Task goal:
Reproduce the records verbatim, from the line with "order: Sapindales" to the line with "genus: Gordonia", including both of those lines.

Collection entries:
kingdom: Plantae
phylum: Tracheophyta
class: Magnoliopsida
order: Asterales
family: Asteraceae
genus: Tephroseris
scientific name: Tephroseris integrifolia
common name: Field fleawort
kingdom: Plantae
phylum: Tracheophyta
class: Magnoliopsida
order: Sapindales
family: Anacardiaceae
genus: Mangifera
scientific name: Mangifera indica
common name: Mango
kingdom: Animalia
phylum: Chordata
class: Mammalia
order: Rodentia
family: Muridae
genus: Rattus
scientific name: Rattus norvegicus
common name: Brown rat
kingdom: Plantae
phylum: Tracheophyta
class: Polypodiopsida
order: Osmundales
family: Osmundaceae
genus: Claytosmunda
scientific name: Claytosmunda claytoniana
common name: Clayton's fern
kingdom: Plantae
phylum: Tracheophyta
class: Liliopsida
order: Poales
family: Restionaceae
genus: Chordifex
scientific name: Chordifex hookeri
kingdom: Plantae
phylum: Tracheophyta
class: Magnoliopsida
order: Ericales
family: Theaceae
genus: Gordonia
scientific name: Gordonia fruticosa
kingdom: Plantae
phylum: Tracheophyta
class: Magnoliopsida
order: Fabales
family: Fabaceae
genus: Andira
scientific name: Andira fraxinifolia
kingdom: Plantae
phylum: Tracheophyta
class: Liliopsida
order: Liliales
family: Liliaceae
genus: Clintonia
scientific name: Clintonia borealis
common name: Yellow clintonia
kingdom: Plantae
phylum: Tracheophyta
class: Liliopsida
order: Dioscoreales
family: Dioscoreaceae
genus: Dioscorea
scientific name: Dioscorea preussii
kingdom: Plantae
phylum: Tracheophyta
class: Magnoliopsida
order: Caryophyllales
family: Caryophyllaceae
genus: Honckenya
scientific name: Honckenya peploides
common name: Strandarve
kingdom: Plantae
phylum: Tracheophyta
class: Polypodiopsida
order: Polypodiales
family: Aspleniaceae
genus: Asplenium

Solution below:
order: Sapindales
family: Anacardiaceae
genus: Mangifera
scientific name: Mangifera indica
common name: Mango
kingdom: Animalia
phylum: Chordata
class: Mammalia
order: Rodentia
family: Muridae
genus: Rattus
scientific name: Rattus norvegicus
common name: Brown rat
kingdom: Plantae
phylum: Tracheophyta
class: Polypodiopsida
order: Osmundales
family: Osmundaceae
genus: Claytosmunda
scientific name: Claytosmunda claytoniana
common name: Clayton's fern
kingdom: Plantae
phylum: Tracheophyta
class: Liliopsida
order: Poales
family: Restionaceae
genus: Chordifex
scientific name: Chordifex hookeri
kingdom: Plantae
phylum: Tracheophyta
class: Magnoliopsida
order: Ericales
family: Theaceae
genus: Gordonia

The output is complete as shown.